On completing the book, it seems to me that Heller admires Rand's ideals while maintaining the objective view that one cannot expect ideals to translate empirically exactly as outlined. I was most interested in Rand's method of plotting and writing her work. Heller does her best to address these issues by quoting from many of Rand's journals, character sketches and outlines for The Fountainhead and Atlas Shrugged, and to some extent for We The Living. Although all my questions were not answered, I did get a basic understanding of how the author worked and how she maintained her specific theme focus through two works of unwieldy length.
The most interesting part of the books, though, were Rand's personal interactions and relationships. Her absolute rejection of any idea that is not in complete agreement with her own does not come across in her many television interviews during which she is polite if mildly sarcastic when she encounters challenges. In public it seemed to me she was more often attacked than attacking. In her personal life very much the opposite was apparently true. She had no problem dropping people from her society for simply questioning the absolute certainty of her opinions. As I became more and more interested in the book it was quite easy via Google, YouTube, and my public library to verify Ms. Heller's conclusions.
I enjoyed the book immensely. I found that it addressed the dichotomy at the root of modern conservative thought which prevents conservatives from making any progress toward their own agendas, while attempts to slow the implementation of liberal agendas serve only to strengthen and even empower their counterparts. These problems perhaps started with the rational and objective insights issued to conservatives by Ayn Rand in her seminal works.
15 of 15 people found this review helpful
By Mark on 08-07-10
Great history of both Rand and her era
In short, this is not merely a history of Rand, but also a lovely portrayal of the "high level" history of the 30's through the 60's. Roosevelt, New Deal, Anti-semitism, Conservatives, were all nightmares for Rand.

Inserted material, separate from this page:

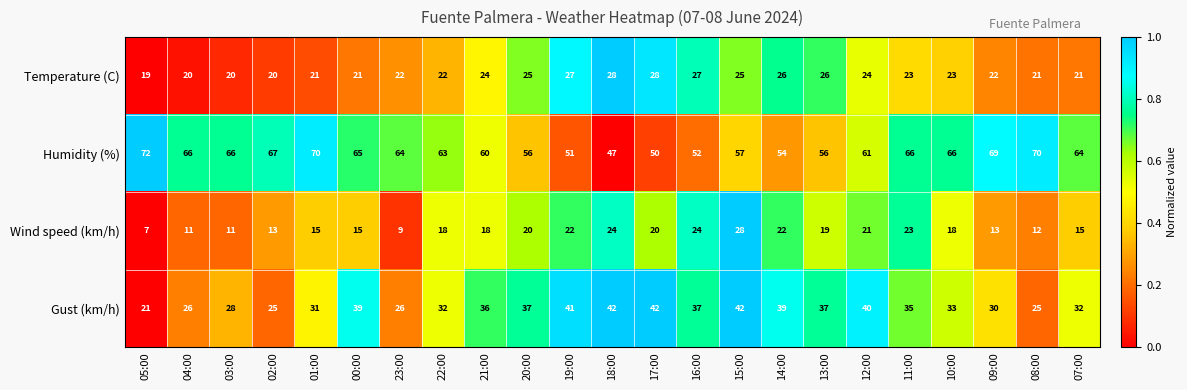

How many distinct data groups are displayed?

4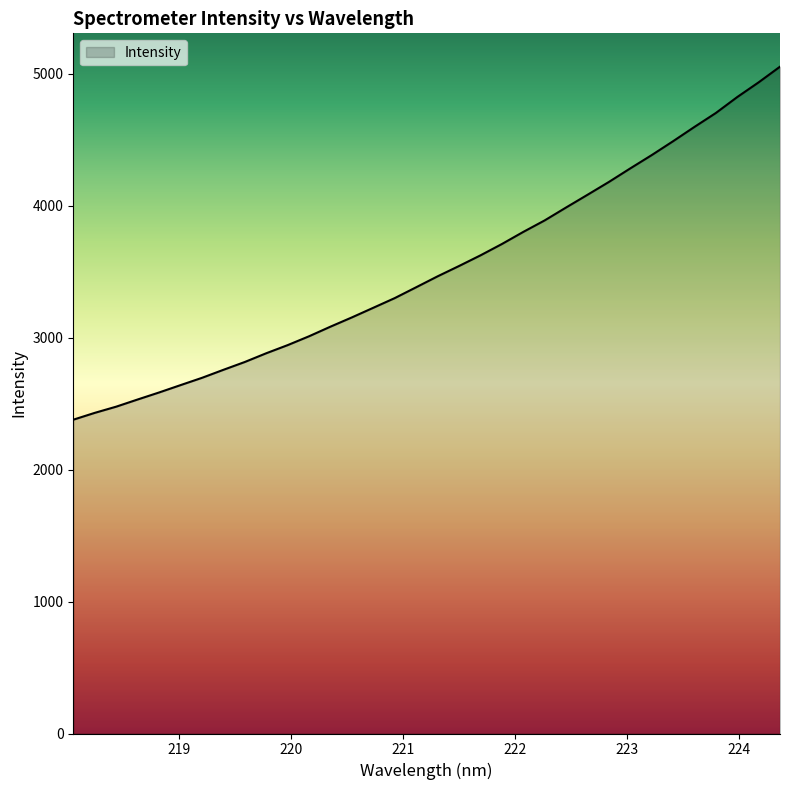

What is the greatest value displayed?

5052.4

Of particular interest to me, was her relationship with Isabel Patterson, author of "God in the Machine." Of course, at the end of the day Rand would have nothing to do with mysticism of ANY sort, which eventually broke the decades long friendship.
Ont to the book itself. It is well written with an engaging style. Heller, is an ecellent historian and put years of research into this effort. I judge her treatment and presentation as fair and balanced. She presents the greatness and genius of Rand along with her deep psychological wounds, which from my understanding dogged her over her entire life. Nevertheless it is an inspiring book in both the positive and negative sense. Positively inspiring because Heller clearly paints an individual who knew who she was -- i.e. her "values" -- and who overcame amazing odds and actually accomplished what SHE set out to do -- to become an independent writer. Negatively inspiring, in that it serves as a lesson for us all that even geniuses need to always be aware they are not believing their own BS.
Ironically, being that "evasion" in Objectivist circles is similar to "unpardonable sin", Rand herself was not immune to psychological dysfunction. Towards the end, all she retained around her were people who jumped when she said frog, and this in both my and the author's opinion was her achilles heel. People, especially geniuses, should not purposely choose a cadre of sycophants as their primary support group. We all need to be challenged, especially the more "forceful" the personality.
Regarding the narrator, Bernadette Dunne, I think she is now my favorite. Her voice is clear and crisp, and she does not merely "read" but is talented at capturing the emotional context of the author's meaning.